Suppose ideal $I = (m)$ and ideal $J = (n)$. Prove $IJ = (mn)$.

Question

$I$ and $J$ are two ideals of integers. $IJ = \{a_1b_1 + a_2b_2 + ... + a_nb_n\}$ in $\Bbb Z$

$a_1....a_n$ in $I$, $b_1....b_n$ in $J$

Suppose $I = (m)$ and $J = (n)$. Prove $IJ = (mn)$.

I don't know where to start this proof.

Answer 1

To prove an equality like $IJ = (mn)$, it is often useful to prove two different inclusions: $IJ \subseteq (mn)$ and $(mn) \subseteq IJ$.

Let's look at $(mn) \subseteq IJ$: any element in $(mn)$ is of the form $amn$, where $a$ is some integer. Can you write this element as the product of an element in $I$ and an element in $J$?

Try using a similar approach for the other inclusion.
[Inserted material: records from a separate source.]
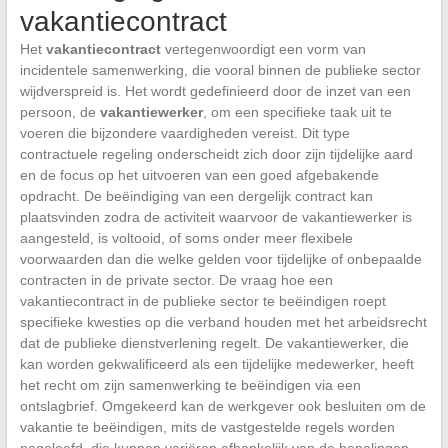
vakantiecontract
Het
vakantiecontract
vertegenwoordigt een vorm van
incidentele samenwerking, die vooral binnen de publieke sector
wijdverspreid is. Het wordt gedefinieerd door de inzet van een
persoon, de
vakantiewerker
, om een specifieke taak uit te
voeren die bijzondere vaardigheden vereist. Dit type
contractuele regeling onderscheidt zich door zijn tijdelijke aard
en de focus op het uitvoeren van een goed afgebakende
opdracht. De beëindiging van een dergelijk contract kan
plaatsvinden zodra de activiteit waarvoor de vakantiewerker is
aangesteld, is voltooid, of soms onder meer flexibele
voorwaarden dan die welke gelden voor tijdelijke of onbepaalde
contracten in de private sector. De vraag hoe een
vakantiecontract in de publieke sector te beëindigen roept
specifieke kwesties op die verband houden met het arbeidsrecht
dat de publieke dienstverlening regelt. De vakantiewerker, die
kan worden gekwalificeerd als een tijdelijke medewerker, heeft
het recht om zijn samenwerking te beëindigen via een
ontslagbrief. Omgekeerd kan de werkgever ook besluiten om de
vakantie te beëindigen, mits de vastgestelde regels worden
nageleefd, die kunnen variëren afhankelijk van de bepalingen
Good luck!

Answer 2

Note: I have changed the subscript of the last term in the set definition from $n$ to $k$ to avoid the ambiguity Gerry Myerson pointed out.

Now for the hint: check that the g.c.d of $\sum_{i = 1}^k a_i b_i$ for any choice of $a_i \in I, b_i \in J$ and $k \geq 1$ is $mn$. Now prove the inclusion in either direction as Harry suggested.